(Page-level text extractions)

══════════

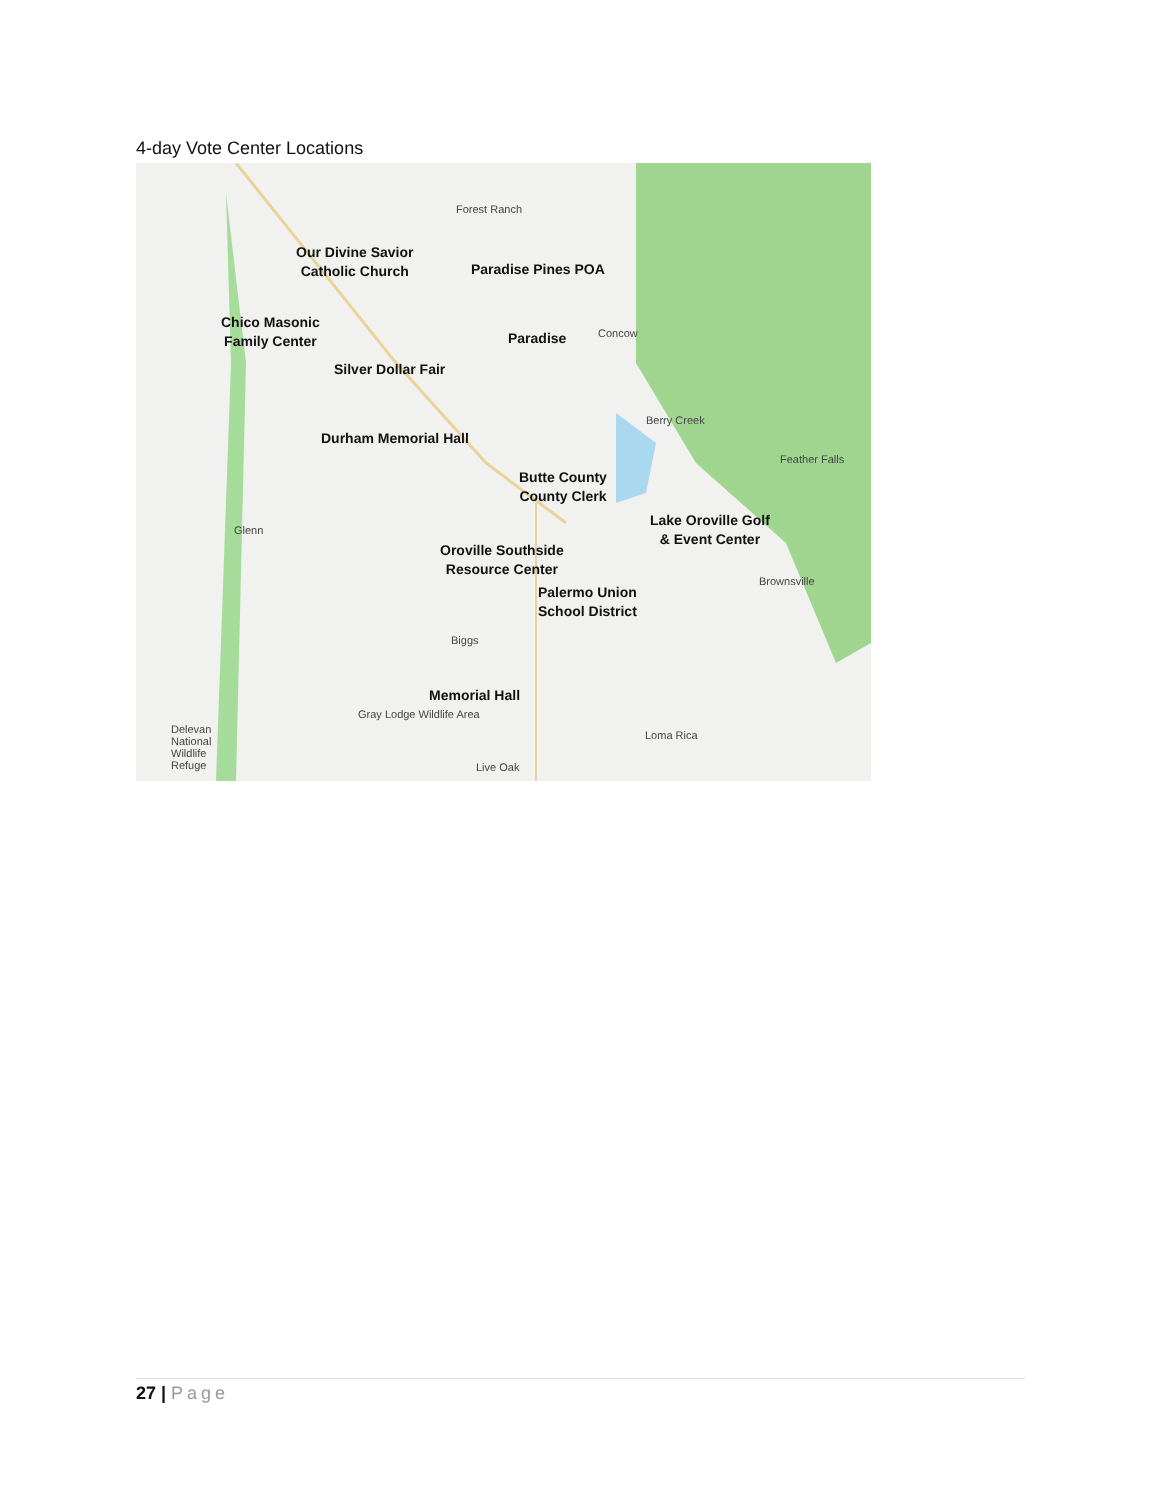4-day Vote Center Locations
Forest Ranch
Concow
Berry Creek
Feather Falls
Glenn
Brownsville
Biggs
Gray Lodge Wildlife Area
Delevan National Wildlife Refuge
Loma Rica
Live Oak
Our Divine Savior
Catholic Church
Paradise Pines POA
Chico Masonic
Family Center
Paradise
Silver Dollar Fair
Durham Memorial Hall
Butte County
County Clerk
Lake Oroville Golf
& Event Center
Oroville Southside
Resource Center
Palermo Union
School District
Memorial Hall
27 | Page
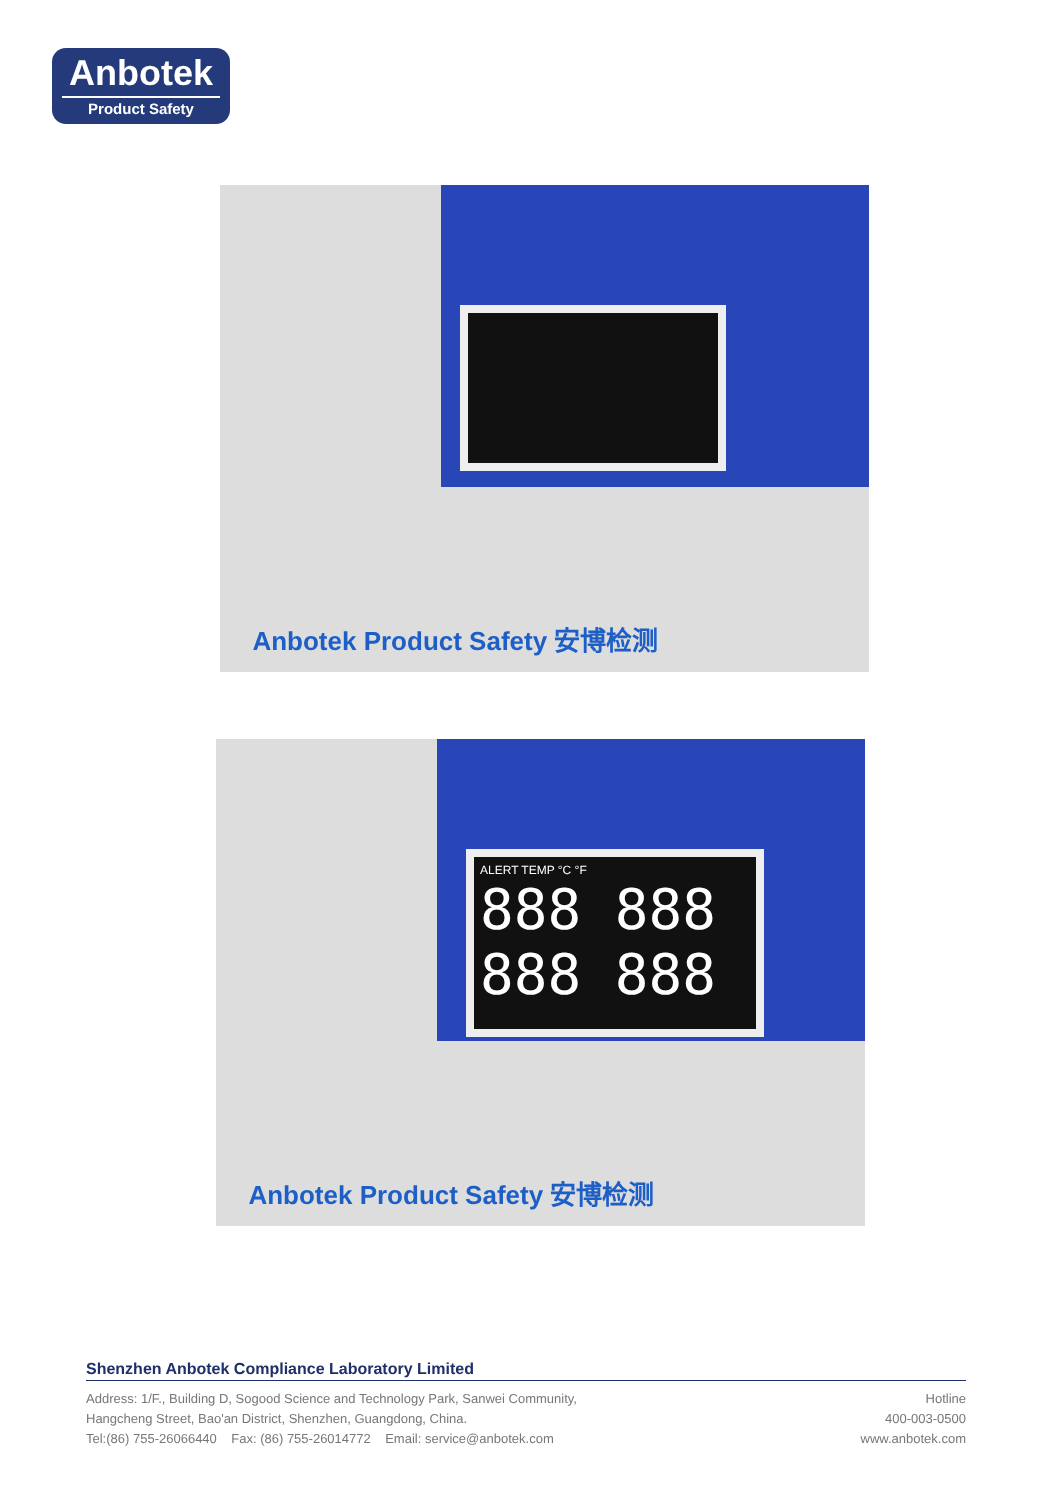Anbotek
Product Safety
Anbotek Product Safety 安博检测
ALERT TEMP °C °F
888 888
888 888
Anbotek Product Safety 安博检测
Shenzhen Anbotek Compliance Laboratory Limited
Address: 1/F., Building D, Sogood Science and Technology Park, Sanwei Community,
Hangcheng Street, Bao'an District, Shenzhen, Guangdong, China.
Tel:(86) 755-26066440 Fax: (86) 755-26014772 Email: service@anbotek.com
Hotline
400-003-0500
www.anbotek.com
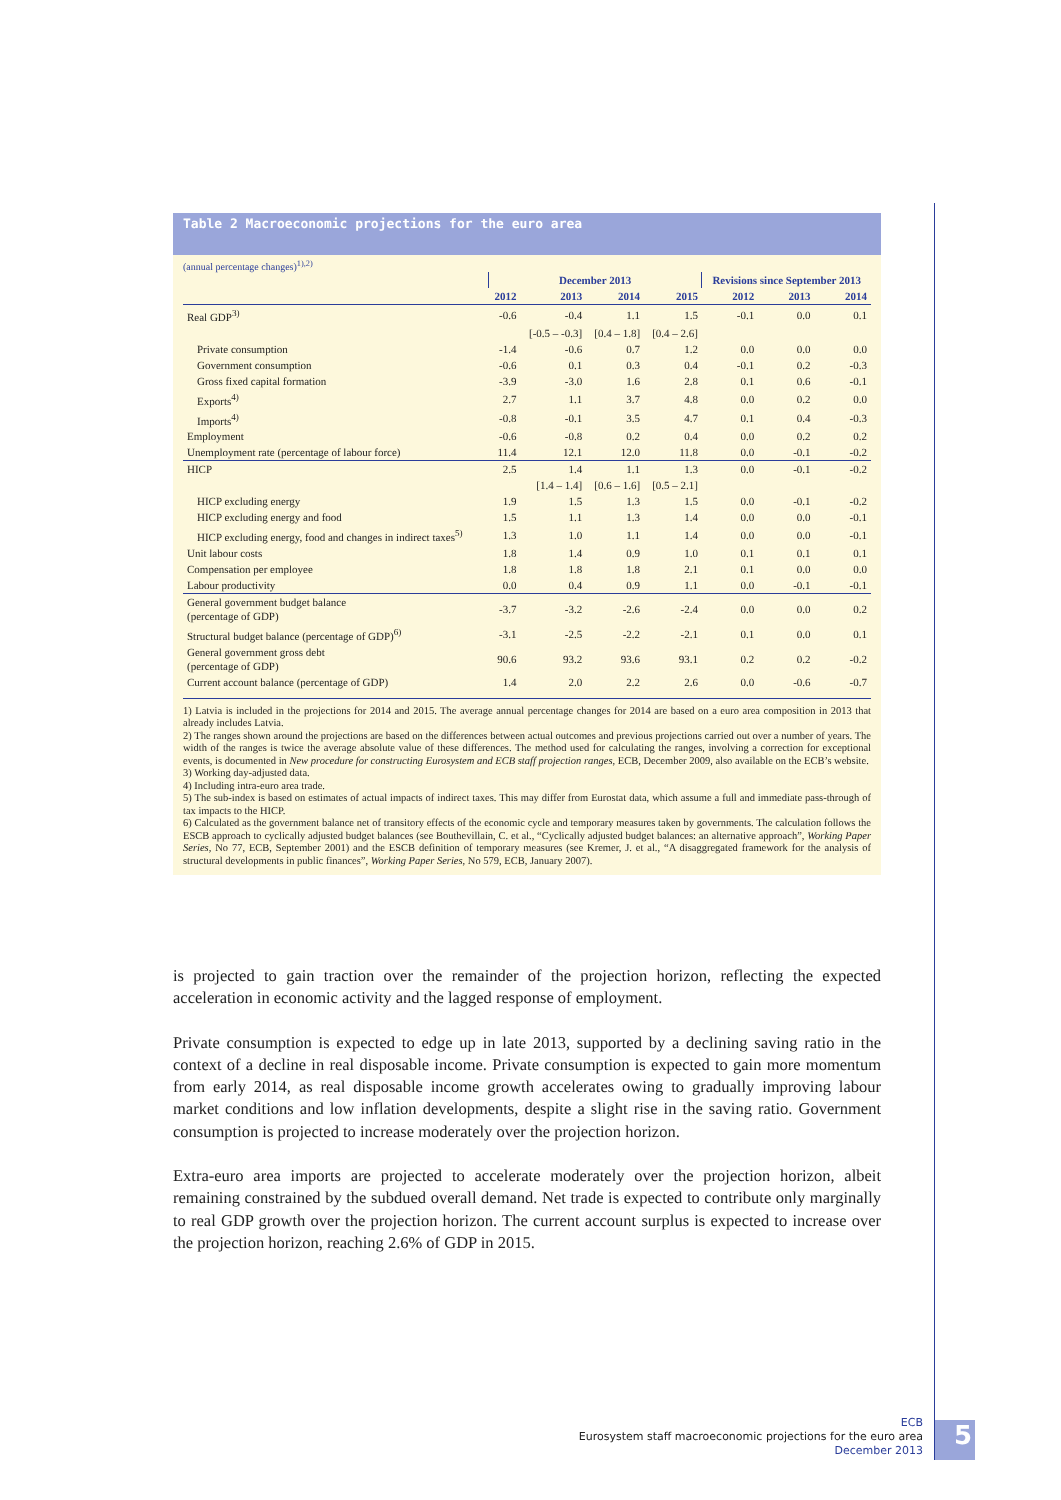Table 2 Macroeconomic projections for the euro area
(annual percentage changes)<sup>1),2)</sup>
| | December 2013 | | | | Revisions since September 2013 | | |
| --- | --- | --- | --- | --- | --- | --- | --- |
| | 2012 | 2013 | 2014 | 2015 | 2012 | 2013 | 2014 |
| Real GDP<sup>3)</sup> | -0.6 | -0.4 | 1.1 | 1.5 | -0.1 | 0.0 | 0.1 |
| | | [-0.5 – -0.3] | [0.4 – 1.8] | [0.4 – 2.6] | | | |
| Private consumption | -1.4 | -0.6 | 0.7 | 1.2 | 0.0 | 0.0 | 0.0 |
| Government consumption | -0.6 | 0.1 | 0.3 | 0.4 | -0.1 | 0.2 | -0.3 |
| Gross fixed capital formation | -3.9 | -3.0 | 1.6 | 2.8 | 0.1 | 0.6 | -0.1 |
| Exports<sup>4)</sup> | 2.7 | 1.1 | 3.7 | 4.8 | 0.0 | 0.2 | 0.0 |
| Imports<sup>4)</sup> | -0.8 | -0.1 | 3.5 | 4.7 | 0.1 | 0.4 | -0.3 |
| Employment | -0.6 | -0.8 | 0.2 | 0.4 | 0.0 | 0.2 | 0.2 |
| Unemployment rate (percentage of labour force) | 11.4 | 12.1 | 12.0 | 11.8 | 0.0 | -0.1 | -0.2 |
| HICP | 2.5 | 1.4 | 1.1 | 1.3 | 0.0 | -0.1 | -0.2 |
| | | [1.4 – 1.4] | [0.6 – 1.6] | [0.5 – 2.1] | | | |
| HICP excluding energy | 1.9 | 1.5 | 1.3 | 1.5 | 0.0 | -0.1 | -0.2 |
| HICP excluding energy and food | 1.5 | 1.1 | 1.3 | 1.4 | 0.0 | 0.0 | -0.1 |
| HICP excluding energy, food and changes in indirect taxes<sup>5)</sup> | 1.3 | 1.0 | 1.1 | 1.4 | 0.0 | 0.0 | -0.1 |
| Unit labour costs | 1.8 | 1.4 | 0.9 | 1.0 | 0.1 | 0.1 | 0.1 |
| Compensation per employee | 1.8 | 1.8 | 1.8 | 2.1 | 0.1 | 0.0 | 0.0 |
| Labour productivity | 0.0 | 0.4 | 0.9 | 1.1 | 0.0 | -0.1 | -0.1 |
| General government budget balance (percentage of GDP) | -3.7 | -3.2 | -2.6 | -2.4 | 0.0 | 0.0 | 0.2 |
| Structural budget balance (percentage of GDP)<sup>6)</sup> | -3.1 | -2.5 | -2.2 | -2.1 | 0.1 | 0.0 | 0.1 |
| General government gross debt (percentage of GDP) | 90.6 | 93.2 | 93.6 | 93.1 | 0.2 | 0.2 | -0.2 |
| Current account balance (percentage of GDP) | 1.4 | 2.0 | 2.2 | 2.6 | 0.0 | -0.6 | -0.7 |
1) Latvia is included in the projections for 2014 and 2015. The average annual percentage changes for 2014 are based on a euro area composition in 2013 that already includes Latvia.
2) The ranges shown around the projections are based on the differences between actual outcomes and previous projections carried out over a number of years. The width of the ranges is twice the average absolute value of these differences. The method used for calculating the ranges, involving a correction for exceptional events, is documented in New procedure for constructing Eurosystem and ECB staff projection ranges, ECB, December 2009, also available on the ECB’s website.
3) Working day-adjusted data.
4) Including intra-euro area trade.
5) The sub-index is based on estimates of actual impacts of indirect taxes. This may differ from Eurostat data, which assume a full and immediate pass-through of tax impacts to the HICP.
6) Calculated as the government balance net of transitory effects of the economic cycle and temporary measures taken by governments. The calculation follows the ESCB approach to cyclically adjusted budget balances (see Bouthevillain, C. et al., “Cyclically adjusted budget balances: an alternative approach”, Working Paper Series, No 77, ECB, September 2001) and the ESCB definition of temporary measures (see Kremer, J. et al., “A disaggregated framework for the analysis of structural developments in public finances”, Working Paper Series, No 579, ECB, January 2007).
is projected to gain traction over the remainder of the projection horizon, reflecting the expected acceleration in economic activity and the lagged response of employment.
Private consumption is expected to edge up in late 2013, supported by a declining saving ratio in the context of a decline in real disposable income. Private consumption is expected to gain more momentum from early 2014, as real disposable income growth accelerates owing to gradually improving labour market conditions and low inflation developments, despite a slight rise in the saving ratio. Government consumption is projected to increase moderately over the projection horizon.
Extra-euro area imports are projected to accelerate moderately over the projection horizon, albeit remaining constrained by the subdued overall demand. Net trade is expected to contribute only marginally to real GDP growth over the projection horizon. The current account surplus is expected to increase over the projection horizon, reaching 2.6% of GDP in 2015.
ECB
Eurosystem staff macroeconomic projections for the euro area
December 2013
5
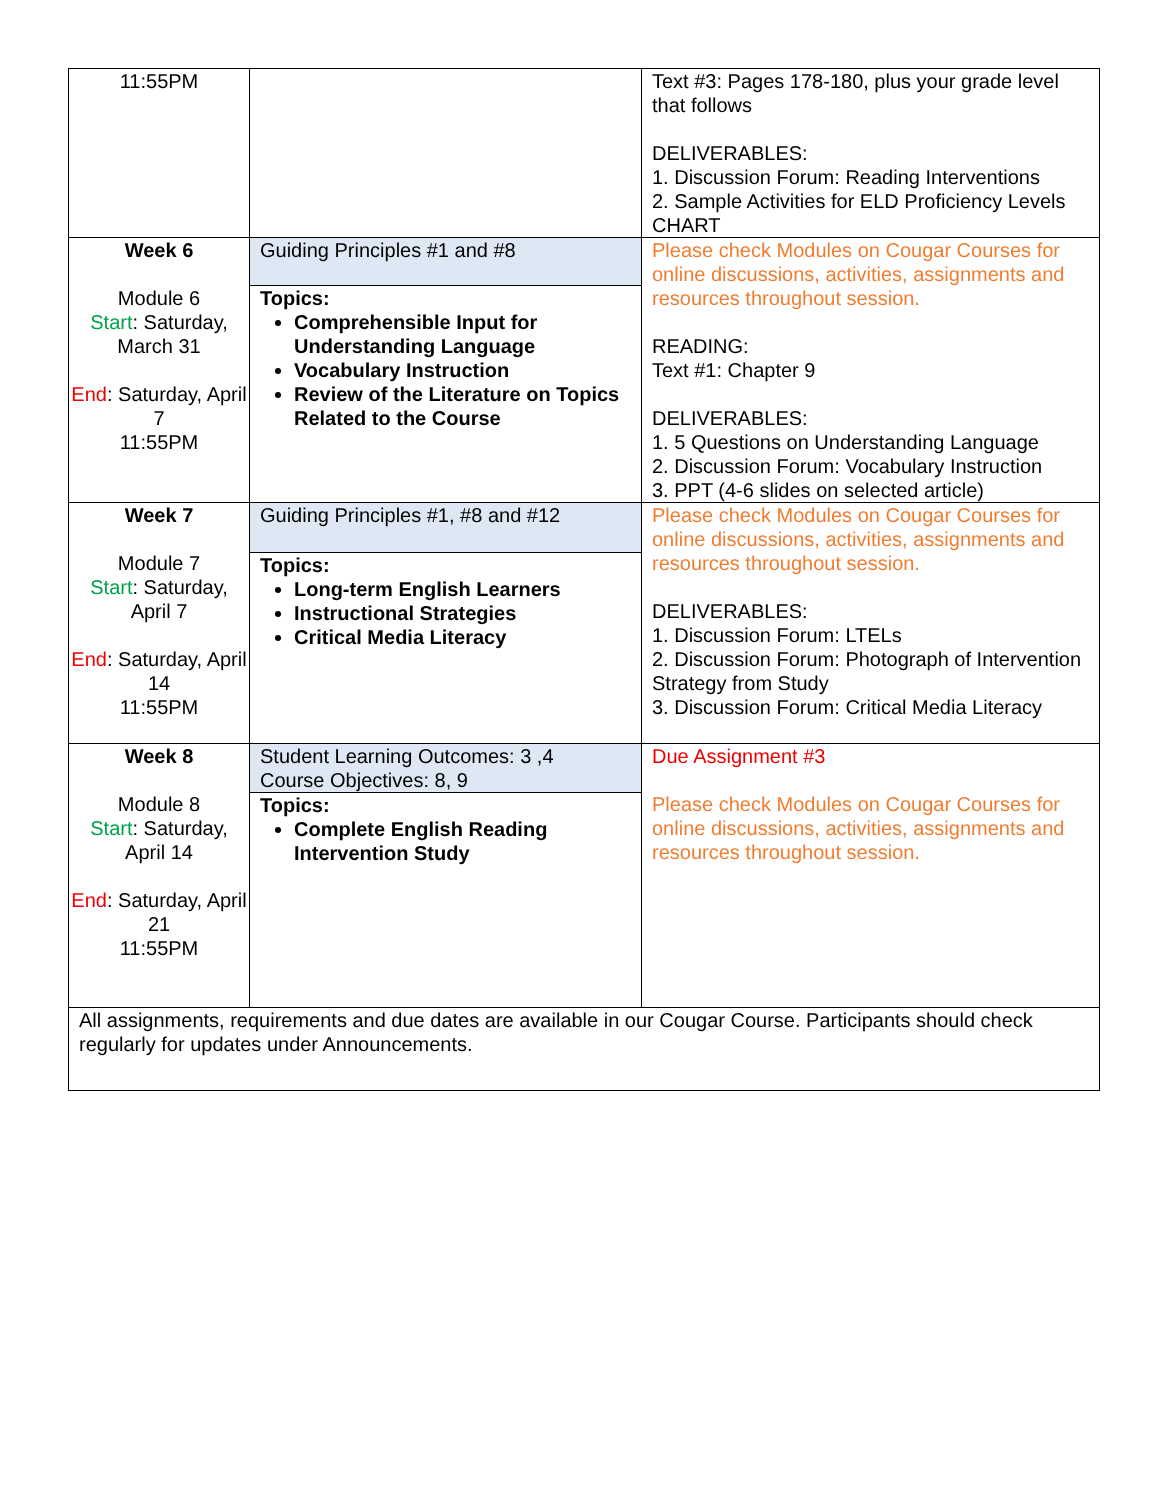| 11:55PM | | Text #3: Pages 178-180, plus your grade level that follows DELIVERABLES: 1. Discussion Forum: Reading Interventions 2. Sample Activities for ELD Proficiency Levels CHART |
| Week 6 Module 6 Start : Saturday, March 31 End : Saturday, April 7 11:55PM | Guiding Principles #1 and #8 Topics: Comprehensible Input for Understanding Language Vocabulary Instruction Review of the Literature on Topics Related to the Course | Please check Modules on Cougar Courses for online discussions, activities, assignments and resources throughout session. READING: Text #1: Chapter 9 DELIVERABLES: 1. 5 Questions on Understanding Language 2. Discussion Forum: Vocabulary Instruction 3. PPT (4-6 slides on selected article) |
| Week 7 Module 7 Start : Saturday, April 7 End : Saturday, April 14 11:55PM | Guiding Principles #1, #8 and #12 Topics: Long-term English Learners Instructional Strategies Critical Media Literacy | Please check Modules on Cougar Courses for online discussions, activities, assignments and resources throughout session. DELIVERABLES: 1. Discussion Forum: LTELs 2. Discussion Forum: Photograph of Intervention Strategy from Study 3. Discussion Forum: Critical Media Literacy |
| Week 8 Module 8 Start : Saturday, April 14 End : Saturday, April 21 11:55PM | Student Learning Outcomes: 3 ,4 Course Objectives: 8, 9 Topics: Complete English Reading Intervention Study | Due Assignment #3 Please check Modules on Cougar Courses for online discussions, activities, assignments and resources throughout session. |
| All assignments, requirements and due dates are available in our Cougar Course. Participants should check regularly for updates under Announcements. | | |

══════════

= Instructions for the task =
Say how many lines in the entries contain the string "indirect", and say nothing else.

= Solved problem =
2